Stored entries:
---
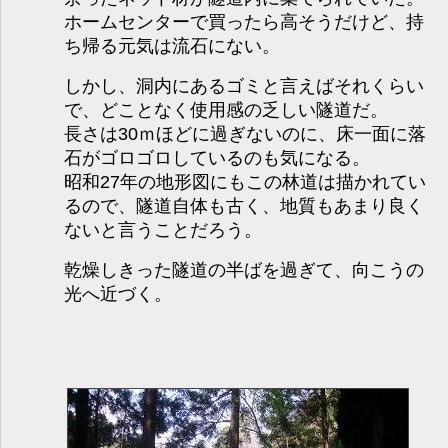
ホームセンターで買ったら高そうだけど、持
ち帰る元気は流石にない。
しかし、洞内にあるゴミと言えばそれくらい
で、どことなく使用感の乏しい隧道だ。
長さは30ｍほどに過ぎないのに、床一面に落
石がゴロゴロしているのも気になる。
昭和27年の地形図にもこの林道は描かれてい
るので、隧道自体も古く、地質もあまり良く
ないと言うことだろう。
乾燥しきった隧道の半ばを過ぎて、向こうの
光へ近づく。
---
Aim of the exercise: Repeat the text of every item above word for word, leaving out the pictures.

Answer for this exercise:
ホームセンターで買ったら高そうだけど、持
ち帰る元気は流石にない。
しかし、洞内にあるゴミと言えばそれくらい
で、どことなく使用感の乏しい隧道だ。
長さは30ｍほどに過ぎないのに、床一面に落
石がゴロゴロしているのも気になる。
昭和27年の地形図にもこの林道は描かれてい
るので、隧道自体も古く、地質もあまり良く
ないと言うことだろう。
乾燥しきった隧道の半ばを過ぎて、向こうの
光へ近づく。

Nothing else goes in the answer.